As autoridades francesas, a
Air France, as instâncias militares e civis competentes primaram pela sobriedade, pela
discrição, pela objetividade no
trato com os parentes das vítimas, no modo de elaboração
dos lutos privado e público.
Nomes foram resguardados,
a reação governamental foi
pronta e eficiente, o mesmo se
diga do aparato militar de resgate mobilizado tanto na França como no Brasil.
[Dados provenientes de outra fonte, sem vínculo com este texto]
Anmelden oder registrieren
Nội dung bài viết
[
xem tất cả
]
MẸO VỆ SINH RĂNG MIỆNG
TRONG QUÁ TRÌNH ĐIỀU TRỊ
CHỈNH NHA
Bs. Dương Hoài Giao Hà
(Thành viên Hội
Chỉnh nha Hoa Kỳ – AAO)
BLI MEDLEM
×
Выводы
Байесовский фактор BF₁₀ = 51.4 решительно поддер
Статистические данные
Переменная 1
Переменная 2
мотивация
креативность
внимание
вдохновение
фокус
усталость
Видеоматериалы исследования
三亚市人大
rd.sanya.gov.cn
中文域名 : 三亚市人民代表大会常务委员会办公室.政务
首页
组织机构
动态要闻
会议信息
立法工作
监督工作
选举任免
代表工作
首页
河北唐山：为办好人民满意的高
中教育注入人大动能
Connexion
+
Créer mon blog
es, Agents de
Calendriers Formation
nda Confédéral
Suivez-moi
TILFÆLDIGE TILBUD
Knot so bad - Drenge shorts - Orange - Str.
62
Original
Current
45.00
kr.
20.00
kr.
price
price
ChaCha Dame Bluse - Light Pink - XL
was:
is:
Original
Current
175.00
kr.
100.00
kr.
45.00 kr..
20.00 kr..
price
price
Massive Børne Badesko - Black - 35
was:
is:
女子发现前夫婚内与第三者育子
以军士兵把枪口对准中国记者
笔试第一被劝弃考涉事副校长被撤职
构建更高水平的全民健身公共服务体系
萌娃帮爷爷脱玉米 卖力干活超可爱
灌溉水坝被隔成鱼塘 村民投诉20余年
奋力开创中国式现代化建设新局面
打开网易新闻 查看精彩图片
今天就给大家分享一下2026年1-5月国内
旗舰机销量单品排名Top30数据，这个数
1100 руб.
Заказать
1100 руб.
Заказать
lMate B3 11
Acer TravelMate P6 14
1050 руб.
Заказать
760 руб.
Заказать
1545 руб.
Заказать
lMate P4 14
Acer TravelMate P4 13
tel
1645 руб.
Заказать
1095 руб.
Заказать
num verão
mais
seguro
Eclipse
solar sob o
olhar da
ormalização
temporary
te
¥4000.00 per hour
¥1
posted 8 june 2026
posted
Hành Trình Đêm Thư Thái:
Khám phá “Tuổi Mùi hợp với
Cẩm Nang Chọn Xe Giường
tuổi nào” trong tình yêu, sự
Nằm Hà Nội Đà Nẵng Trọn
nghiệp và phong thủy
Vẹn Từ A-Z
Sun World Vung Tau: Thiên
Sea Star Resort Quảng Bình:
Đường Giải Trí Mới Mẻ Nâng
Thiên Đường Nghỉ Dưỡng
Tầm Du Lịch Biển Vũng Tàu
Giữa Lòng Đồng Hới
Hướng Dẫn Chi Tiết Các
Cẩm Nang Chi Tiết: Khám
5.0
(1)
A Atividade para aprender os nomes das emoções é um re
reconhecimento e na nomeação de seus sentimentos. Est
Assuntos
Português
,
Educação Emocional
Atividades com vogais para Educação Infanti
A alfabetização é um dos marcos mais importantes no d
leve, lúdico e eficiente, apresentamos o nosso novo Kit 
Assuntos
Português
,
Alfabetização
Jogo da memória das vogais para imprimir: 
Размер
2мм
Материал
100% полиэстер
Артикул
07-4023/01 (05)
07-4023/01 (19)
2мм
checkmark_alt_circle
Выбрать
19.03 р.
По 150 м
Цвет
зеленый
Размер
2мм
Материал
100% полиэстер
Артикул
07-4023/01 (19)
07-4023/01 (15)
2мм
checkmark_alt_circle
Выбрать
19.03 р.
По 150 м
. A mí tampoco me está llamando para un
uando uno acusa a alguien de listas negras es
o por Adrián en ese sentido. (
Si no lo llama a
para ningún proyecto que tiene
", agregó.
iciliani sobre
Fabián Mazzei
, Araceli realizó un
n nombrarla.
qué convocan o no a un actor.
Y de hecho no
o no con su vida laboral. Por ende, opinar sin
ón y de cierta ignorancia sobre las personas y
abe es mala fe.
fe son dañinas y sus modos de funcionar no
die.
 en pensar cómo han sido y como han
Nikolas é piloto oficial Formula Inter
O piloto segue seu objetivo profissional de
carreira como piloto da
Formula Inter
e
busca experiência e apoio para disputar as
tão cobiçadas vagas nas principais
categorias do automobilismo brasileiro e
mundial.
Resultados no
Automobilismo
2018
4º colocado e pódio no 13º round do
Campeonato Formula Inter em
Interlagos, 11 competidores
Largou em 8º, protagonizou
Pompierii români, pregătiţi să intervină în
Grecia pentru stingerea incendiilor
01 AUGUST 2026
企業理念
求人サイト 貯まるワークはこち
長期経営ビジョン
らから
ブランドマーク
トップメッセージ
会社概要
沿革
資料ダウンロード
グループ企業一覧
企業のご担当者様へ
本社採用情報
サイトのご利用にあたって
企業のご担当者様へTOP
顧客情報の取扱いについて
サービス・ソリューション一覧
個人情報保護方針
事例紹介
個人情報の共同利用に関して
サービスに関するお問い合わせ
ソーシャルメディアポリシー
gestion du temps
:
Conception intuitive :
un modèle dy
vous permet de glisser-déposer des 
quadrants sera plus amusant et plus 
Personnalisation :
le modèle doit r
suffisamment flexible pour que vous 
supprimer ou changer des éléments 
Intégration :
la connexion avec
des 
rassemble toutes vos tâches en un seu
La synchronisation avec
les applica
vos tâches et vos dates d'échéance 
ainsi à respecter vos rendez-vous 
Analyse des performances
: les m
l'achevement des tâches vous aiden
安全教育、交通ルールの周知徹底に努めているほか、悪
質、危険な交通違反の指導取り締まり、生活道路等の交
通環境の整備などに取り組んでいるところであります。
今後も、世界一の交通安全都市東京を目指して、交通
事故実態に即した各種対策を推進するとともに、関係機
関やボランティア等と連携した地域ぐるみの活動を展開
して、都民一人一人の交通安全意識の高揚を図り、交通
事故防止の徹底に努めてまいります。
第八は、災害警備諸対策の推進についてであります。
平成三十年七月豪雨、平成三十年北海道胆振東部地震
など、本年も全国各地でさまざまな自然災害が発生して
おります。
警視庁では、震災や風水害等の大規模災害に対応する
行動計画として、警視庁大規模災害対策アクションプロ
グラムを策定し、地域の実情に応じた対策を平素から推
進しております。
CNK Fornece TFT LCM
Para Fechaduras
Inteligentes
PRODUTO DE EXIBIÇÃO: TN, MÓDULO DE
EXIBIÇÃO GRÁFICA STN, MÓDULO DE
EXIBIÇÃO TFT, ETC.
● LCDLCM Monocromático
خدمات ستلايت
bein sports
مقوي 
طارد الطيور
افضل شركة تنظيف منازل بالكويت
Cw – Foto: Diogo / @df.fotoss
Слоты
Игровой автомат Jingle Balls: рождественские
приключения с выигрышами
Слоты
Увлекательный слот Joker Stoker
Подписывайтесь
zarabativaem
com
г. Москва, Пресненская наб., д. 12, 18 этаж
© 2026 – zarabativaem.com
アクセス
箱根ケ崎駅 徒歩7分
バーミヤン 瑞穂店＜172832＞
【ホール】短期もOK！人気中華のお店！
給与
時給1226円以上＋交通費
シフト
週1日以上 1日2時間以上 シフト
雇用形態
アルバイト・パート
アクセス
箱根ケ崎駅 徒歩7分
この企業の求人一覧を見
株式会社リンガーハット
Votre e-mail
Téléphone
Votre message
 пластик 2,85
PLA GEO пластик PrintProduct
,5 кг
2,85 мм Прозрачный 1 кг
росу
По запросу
Sem estardalhaço, sem sensacionalismo,
sem grandiloquência de gritos
e gestos, com eficácia e racionalidade cartesiana.
No Brasil, as formas de reação foram e estão sendo muito
diversas.
Nosso processamento do luto tem outras coordenadas, somos mais intuitivos e sentimentais, na felicidade como no
infortúnio.
Este último, entre nós, é metabolizado afetivamente com
paixão, somos ávidos de cenas e
palavras sensacionais, nosso
sofrimento tem a forma da ferida exposta, temos necessidade
de falar obsessivamente do que
aconteceu, de acompanhar passo a passo as movimentações,
repisamos incessantemente os
mesmos fatos, multiplicamos
hipóteses, somos pródigos em
elucubrações.
Ligação com o trágico
Antes de tudo, temos necessidade de nos mantermos ligados ao trágico acontecimento,
de alguma forma.
Somos solidários na dor, mas
temos que fazer muito barulho.
Afinal, somos o país do Carnaval, do samba e do futebol, da
produção espetacular, mesmo
do horrível.
Não nos condenemos por isso, pois essa forma de luto tem
a ver com nossa maneira de ser.
Percebemos aqui a diferença
entre uma valorização da razão
e do conceito, por um lado, e
uma valorização do elemento
intuitivo, sensível, por outro.
O homem intuitivo, quando
sofre, sofre com veemência,
com espalhafato.
Como afirmou certa vez
Nietzsche, o homem intuitivo,
no sofrimento, "é tão irracional
quanto na felicidade, grita alto
e nada o consola. Como é diferente, sob o mesmo infortúnio,
o homem estoico, instruído pela experiência e que se governa
com conceitos!".
"Ele, que de resto só procura
retidão, verdade, imunidade a
ilusões, proteção contra as tentações de fascinação, desempenha agora, na infelicidade, a
obra-prima do disfarce: não
traz um rosto humano, palpitante e móvel, mas como que
uma máscara com digno equilíbrio de traços, não grita e nem
sequer altera a voz; se uma boa
nuvem de chuva se derrama sobre ele, ele se envolve em seu
manto e parte a passos lentos,
debaixo dela."
Modos de sentir e pensar são
maneiras de ser. O fundamental é apenas uma autêntica solidariedade na dor, na vivência
do luto, na assimilação do choque, cuja violência brutal dilacera os horizontes de sentido
que criamos para nos curar das
feridas da existência.
OSWALDO GIACOIA JR. é professor de filosofia
na Universidade Estadual de Campinas (SP) e
autor do "Pequeno Dicionário de Filosofia Contemporânea" (Publifolha).